I brand emergenti e non, utilizzano sempre di più il sesso come chiave per potersi avvicinare ai consumatori. Oggi, infatti, nelle campagna pubblicitarie si ritorna su un vecchio proverbio che recita ”il sesso vende”, portando l’argomento lussuria ad un livello del tutto inedito.
Il porno è cambiato negli ultimi anni, soprattutto perché le modalità di fruizione si sono evolute. Le persone sono continuamente esposte a questa tipologia di contenuti sul web. Il punto di vista sociale sul tema sembra essere cambiato: è diventato non solo uno strumento di persuasione nel campo della moda.
Ma andiamo con ordine cercando di ripercorrere i momenti più importanti di questo filone.
Il marketing "erotico" di American Apparel
Tra i pionieri nel campo della moda c’è senza dubbio American Apparel che grazie alle sue provocazioni e all'inconfondibile tocco irriverente ha sempre comunicato il concetto dell’erotismo in una chiave moderna.
Diventato celebre per le sue campagne ad alto contenuto sessuale, American Apparel ha sempre puntato su
codici comunicativi e slogan spudorati, oltre i classici schemi, provocando e suscitando anche parecchi scandali. Ci ricordiamo tutti delle campagne a favore degli omosessuali (“
Legalize Gay”) e quelle in cui venivano pubblicizzati casting aperti a modelli transgender, ancor prima che diventasse un fenomeno mainstream.
L'erotismo, da Guy Bourdin a Tom Ford
Dopo il boom economico, negli anni ’60 (uno dei periodi più fiorenti per la pubblicità)
Guy Bourdin inaugura l’epoca delle campagne erotiche nel mondo del fashion. Il fotografo lavora per Charles Jourdan e Roland Pierre o per magazine del calibro di
Vogue Paris e
Harper's Bazaar, dove attraverso corpi nudi esplorava il concetto di voyeurismo. Immagini giunte agli albori della rivoluzione sessuale, che sfidavano le tradizionali idee di sesso, genere e pornografia.

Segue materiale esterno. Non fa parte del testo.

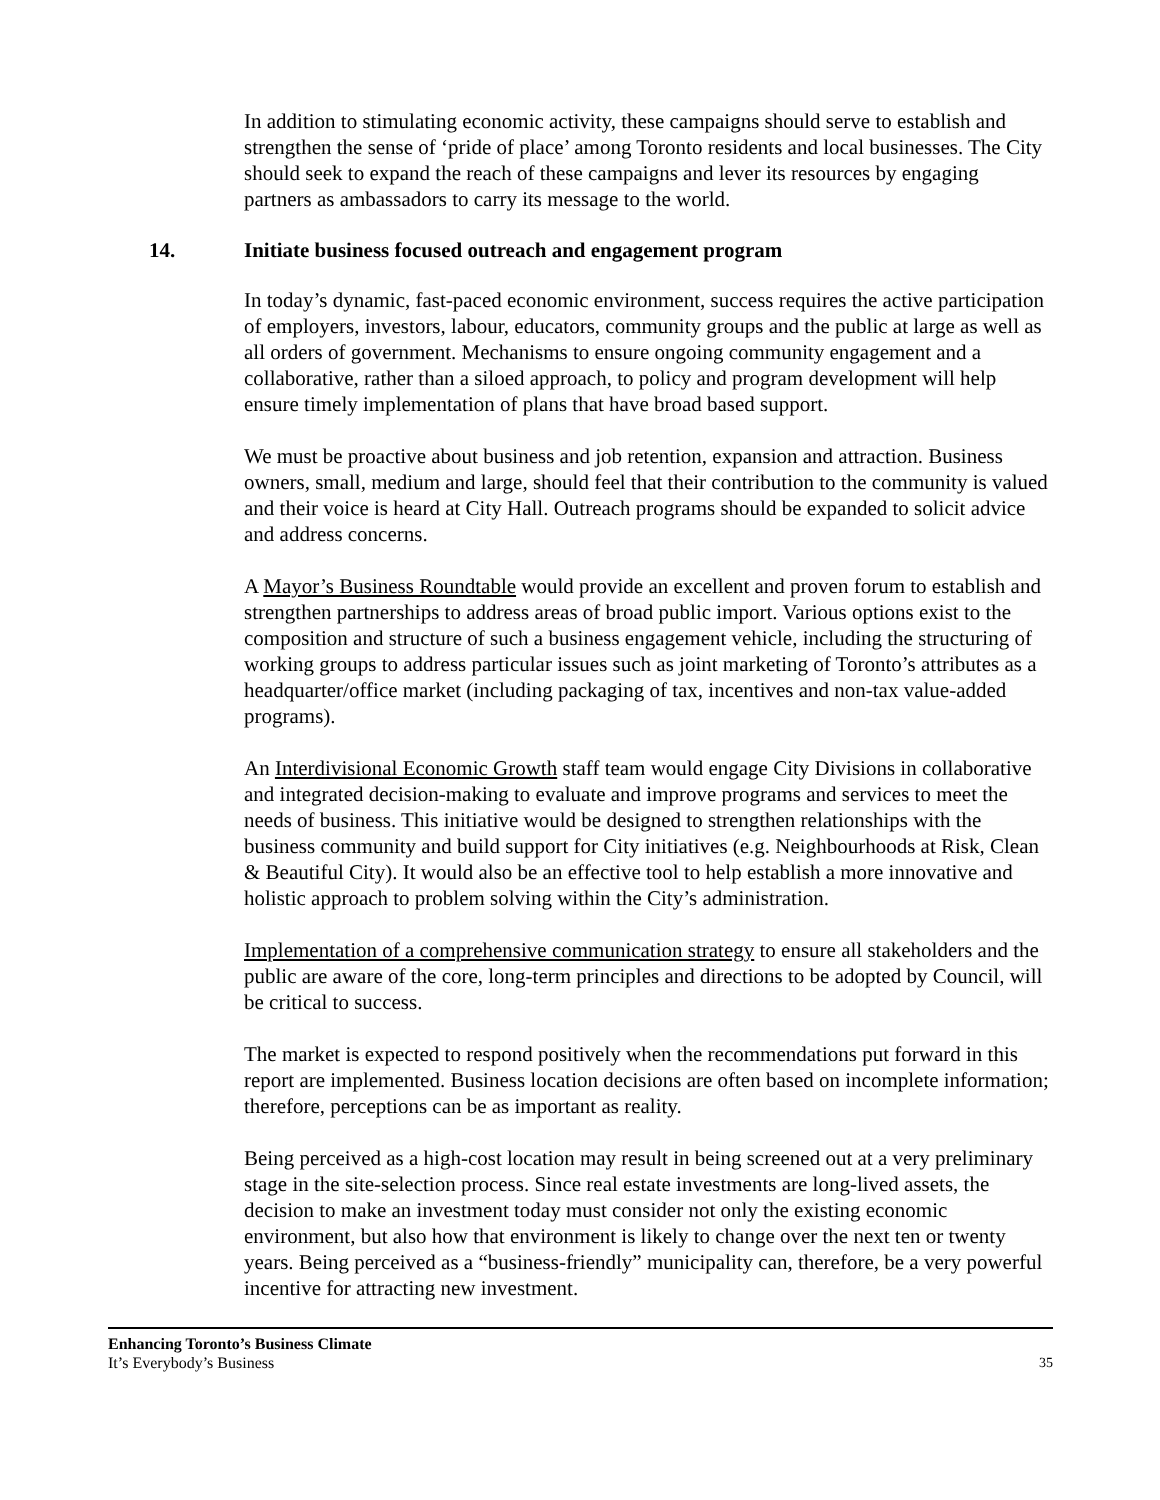In addition to stimulating economic activity, these campaigns should serve to establish and strengthen the sense of ‘pride of place’ among Toronto residents and local businesses. The City should seek to expand the reach of these campaigns and lever its resources by engaging partners as ambassadors to carry its message to the world.
14. Initiate business focused outreach and engagement program
In today’s dynamic, fast-paced economic environment, success requires the active participation of employers, investors, labour, educators, community groups and the public at large as well as all orders of government. Mechanisms to ensure ongoing community engagement and a collaborative, rather than a siloed approach, to policy and program development will help ensure timely implementation of plans that have broad based support.
We must be proactive about business and job retention, expansion and attraction. Business owners, small, medium and large, should feel that their contribution to the community is valued and their voice is heard at City Hall. Outreach programs should be expanded to solicit advice and address concerns.
A Mayor’s Business Roundtable would provide an excellent and proven forum to establish and strengthen partnerships to address areas of broad public import. Various options exist to the composition and structure of such a business engagement vehicle, including the structuring of working groups to address particular issues such as joint marketing of Toronto’s attributes as a headquarter/office market (including packaging of tax, incentives and non-tax value-added programs).
An Interdivisional Economic Growth staff team would engage City Divisions in collaborative and integrated decision-making to evaluate and improve programs and services to meet the needs of business. This initiative would be designed to strengthen relationships with the business community and build support for City initiatives (e.g. Neighbourhoods at Risk, Clean & Beautiful City). It would also be an effective tool to help establish a more innovative and holistic approach to problem solving within the City’s administration.
Implementation of a comprehensive communication strategy to ensure all stakeholders and the public are aware of the core, long-term principles and directions to be adopted by Council, will be critical to success.
The market is expected to respond positively when the recommendations put forward in this report are implemented. Business location decisions are often based on incomplete information; therefore, perceptions can be as important as reality.
Being perceived as a high-cost location may result in being screened out at a very preliminary stage in the site-selection process. Since real estate investments are long-lived assets, the decision to make an investment today must consider not only the existing economic environment, but also how that environment is likely to change over the next ten or twenty years. Being perceived as a “business-friendly” municipality can, therefore, be a very powerful incentive for attracting new investment.
Enhancing Toronto’s Business Climate
It’s Everybody’s Business
35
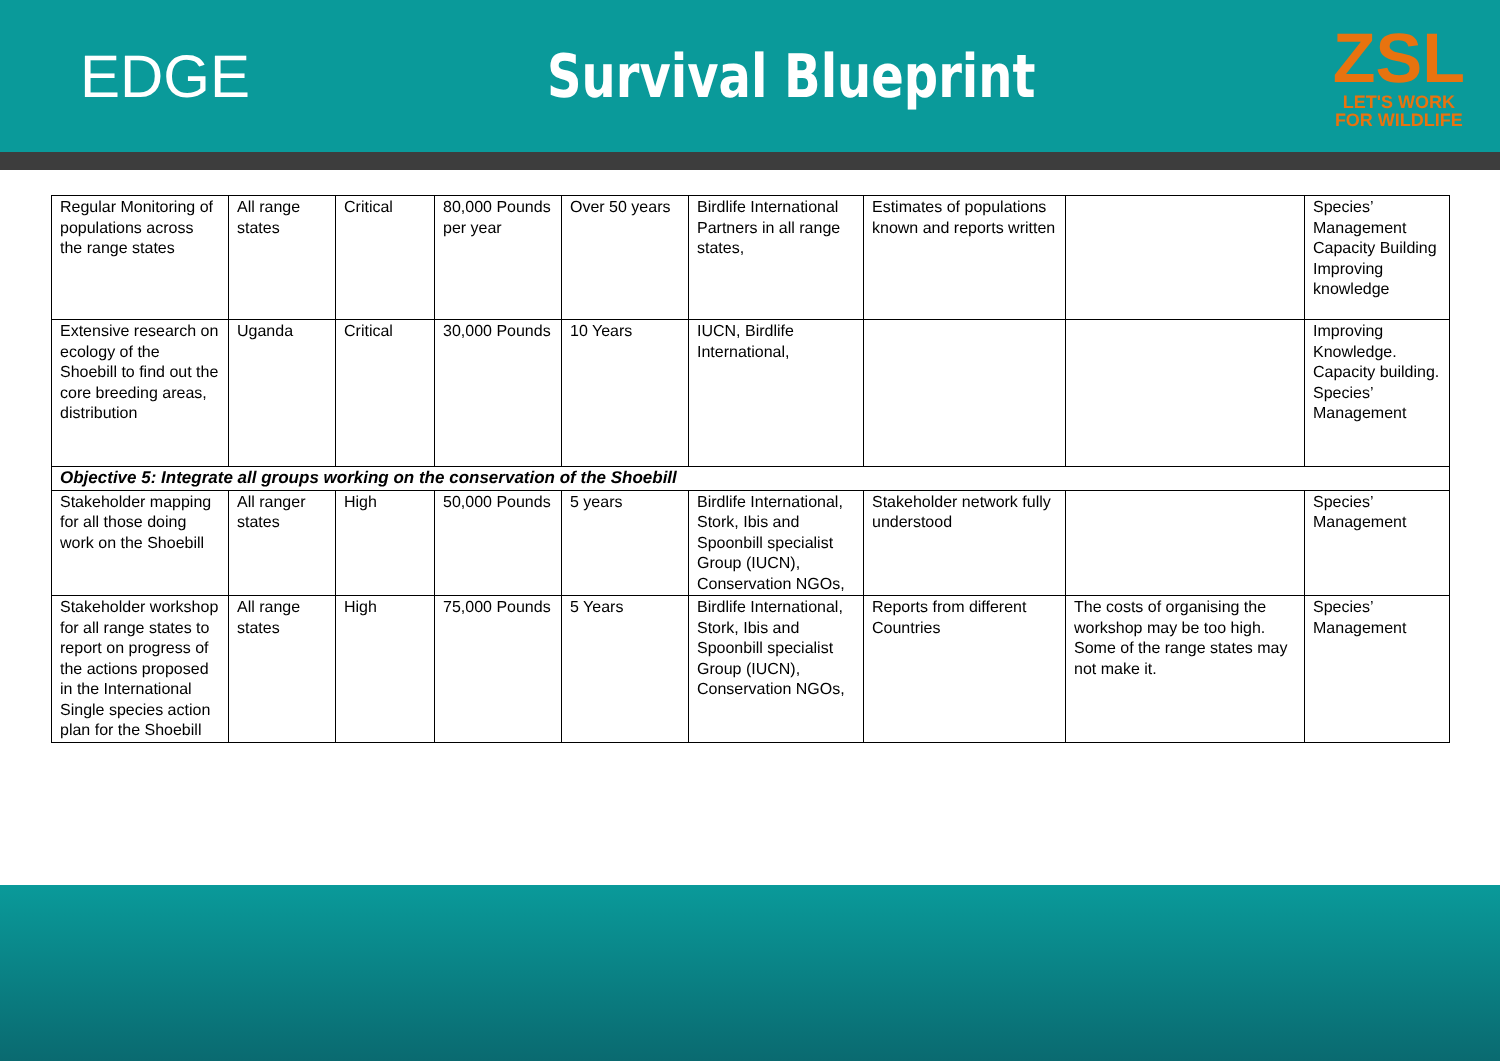EDGE Survival Blueprint
ZSL
LET'S WORK
FOR WILDLIFE
| Regular Monitoring of populations across the range states | All range states | Critical | 80,000 Pounds per year | Over 50 years | Birdlife International Partners in all range states, | Estimates of populations known and reports written | | Species’ Management Capacity Building Improving knowledge |
| Extensive research on ecology of the Shoebill to find out the core breeding areas, distribution | Uganda | Critical | 30,000 Pounds | 10 Years | IUCN, Birdlife International, | | | Improving Knowledge. Capacity building. Species’ Management |
| Objective 5: Integrate all groups working on the conservation of the Shoebill | | | | | | | | |
| Stakeholder mapping for all those doing work on the Shoebill | All ranger states | High | 50,000 Pounds | 5 years | Birdlife International, Stork, Ibis and Spoonbill specialist Group (IUCN), Conservation NGOs, | Stakeholder network fully understood | | Species’ Management |
| Stakeholder workshop for all range states to report on progress of the actions proposed in the International Single species action plan for the Shoebill | All range states | High | 75,000 Pounds | 5 Years | Birdlife International, Stork, Ibis and Spoonbill specialist Group (IUCN), Conservation NGOs, | Reports from different Countries | The costs of organising the workshop may be too high. Some of the range states may not make it. | Species’ Management |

Poi arrivano gli anni '80. Sulla cresta dell’onda,
Calvin Klein. La firma punta a stuzzicare l'eros per vendere jeans, magliette e profumi. I suoi annunci estremamente sensuali, diventati iconici, ritraevano schiere di giovani seminudi che pubblicizzavano i suoi prodotti. Mentre all’alba del nuovo millennio
Tom Ford sposta ulteriormente il confine del “politicamente corretto” nelle campagne d'alta moda realizzate per Gucci, Yves Saint Laurent e per il brand che porta il suo nome.
Tra le immagini più controverse c’è quella del modello intento a sfilare l'intimo di Carmen Kass per mostrare la "G" di Gucci.
Playboy: naked is normal
“
Naked is normal” ha dichiarato
Playboy, la rivista che del nudo ha fatto il suo fattore di successo.
Nel 2016 il fondatore
Hugh Hefner annunciò di bandire le “conigliette” senza veli dalle copertine della rivista, con l’obiettivo di contrastare le immagini delle modelle nude sdoganate dal web e aumentare così le vendite. Obiettivo fallito. Dopo un anno il magazine ritorna all’identità primordiale reclamando le sue origini con un restyling: le pin-up senza veli riappaiono in prima pagina, ma con un mood più acqua e sapone.
La campagna sul sesso spinto di Eckhaus Latta e il brand No Sesso
Ad affrontare l’argomento c’è anche la
campagna sul sesso spinto di Eckhaus Latta. Per presentare la collezione Primavera Estate 17 il marchio ha mostrato persone reali che fanno sesso. Le diverse coppie, sia etero che omosessuali, sono state immortalate nei loro momenti più intimi con dettagli nascosti da zone pixelate. La campagna presentava un messaggio positivo sul sesso al giovane pubblico del marchio.
E dopo così tanto sesso assistiamo alla
rinascita del genderless. Via di brand che puntano tutto sulla fluidità.
Nasce da quest’idea il brand No Sesso: le persone spesso chiedono all'artista e designer
Pierre Davis come indossare gli abiti intricati, in gran parte fatti a mano, che realizza per la sua linea. Nato a Los Angeles il brand sfida le idee tradizionali del vestire, con una filosofia di base nota alle cronache sia per il design che per la sua politica no sex/gender. Legati, cuciti o delicatamente ricamati, i capi unisex di No Sesso sembrano essere in continua evoluzione.